So awhile back I mentioned getting a free subscription to Rolling Stone magazine. All I can say is, I wouldn’t wipe my ass with this magazine. Sure, I could try, but nothing comes close to two-ply. Every magazine is the same thing – “only Republicans are evil,” “Al Gore is right about everything,” and “The music industry is your friend.” Seriously, they pay lip service to Radiohead’s ground-braking “F the Industry” release of music and then provide a majority of dissenting opinions. Of course, the only opinions they publish are from people who are on record as being mindless lemmings… Or should I say – “Bush is an idiot – who is masterminding world domination.” Yea, I don’t get it either. He’s either Pinky or The Brain – not both. I don’t buy that Cheney is the root of all evil either, we all know that the root of all evil lies in Barbara Streisand’s underwear.

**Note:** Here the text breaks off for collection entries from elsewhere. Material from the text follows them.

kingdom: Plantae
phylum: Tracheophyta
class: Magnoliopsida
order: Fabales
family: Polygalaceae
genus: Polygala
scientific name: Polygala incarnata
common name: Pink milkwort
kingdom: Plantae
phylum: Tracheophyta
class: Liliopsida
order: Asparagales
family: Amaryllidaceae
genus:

Now to take things in a completely different direction (I had an entirely different reasoning for this post, but I had to get that whole Rolling Stone thing off my chest)…
I’m engaged. 🙂
While I was hoping to hear “Yes!” first, a solid “Holy Fuck!” was good enough for me! I’ve been dating the same wonderful lady for nearly 5 years now, it’s been a rocky road at times, but hey – it’s me. I can honestly say that this is the one part of my life that simply makes sense.
I popped the question at our favorite restaurant, Harpoon Bay in Warwick, NY. It was definitely a memory that will last a lifetime. I couldn’t think of a better place to share the special moment than Harpoon Bay – we usually go there a few times of a month. Great food, great people, it’s always an experience – and it’s our place.
Oh and by the way, the hiatus is over – as soon as I figure out how to shut off RSS, we’ll be golden. All you lazy fucks who use an RSS reader, we’re going old school. USE A FUCKING BROWSER. I didn’t spend 20 minutes downloading this spiffy them for my Everything/Nothing page just so you could read the whole goddamned thing in plain text.